**** Information given ****

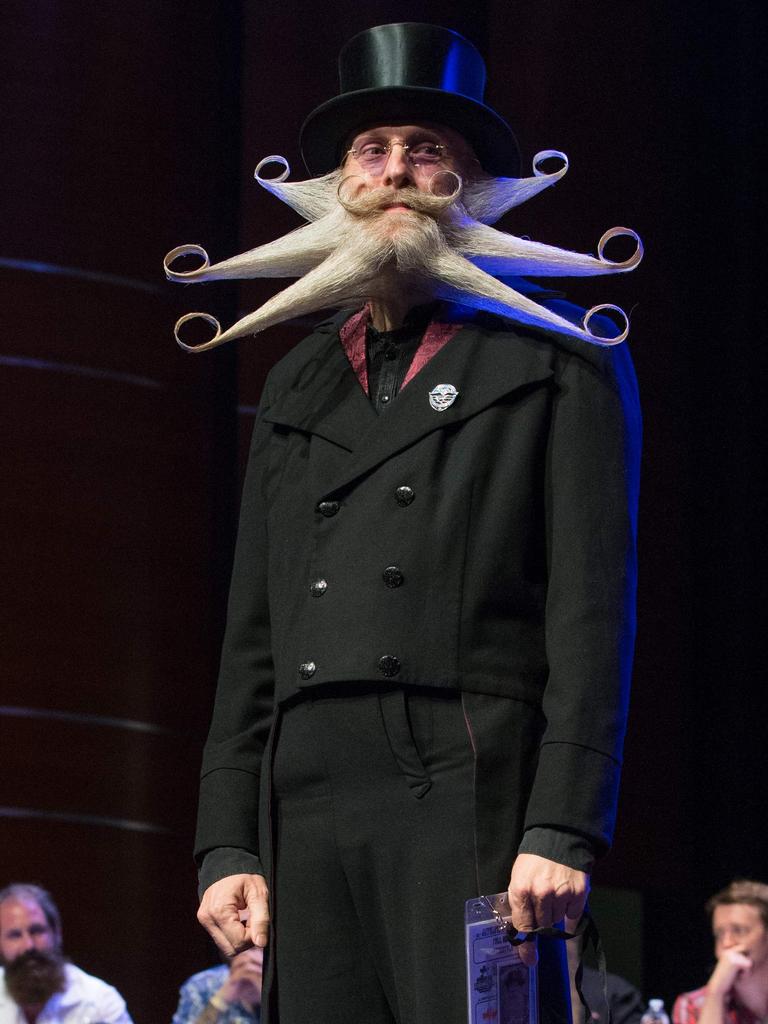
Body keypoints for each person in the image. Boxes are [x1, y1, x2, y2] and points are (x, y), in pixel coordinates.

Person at [166, 22, 642, 1024]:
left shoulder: (562, 355)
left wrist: (564, 822)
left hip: (468, 776)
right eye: (369, 153)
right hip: (307, 794)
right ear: (338, 188)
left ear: (470, 185)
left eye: (427, 149)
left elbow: (594, 614)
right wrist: (226, 841)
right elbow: (251, 632)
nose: (395, 173)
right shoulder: (299, 375)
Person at [0, 883, 132, 1024]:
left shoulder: (101, 1005)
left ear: (57, 933)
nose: (28, 945)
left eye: (37, 931)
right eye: (14, 935)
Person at [673, 880, 768, 1024]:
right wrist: (715, 993)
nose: (726, 943)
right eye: (719, 934)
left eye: (739, 930)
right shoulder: (694, 1005)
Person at [171, 948, 262, 1024]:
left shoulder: (273, 985)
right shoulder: (201, 985)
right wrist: (221, 999)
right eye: (241, 964)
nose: (249, 967)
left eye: (255, 949)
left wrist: (267, 994)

****

### [Task details]
Look through the records and gather every line containing "shoulder".

### [Response for this exercise]
left shoulder: (562, 355)
right shoulder: (299, 375)
left shoulder: (101, 1005)
right shoulder: (694, 1005)
left shoulder: (273, 985)
right shoulder: (201, 985)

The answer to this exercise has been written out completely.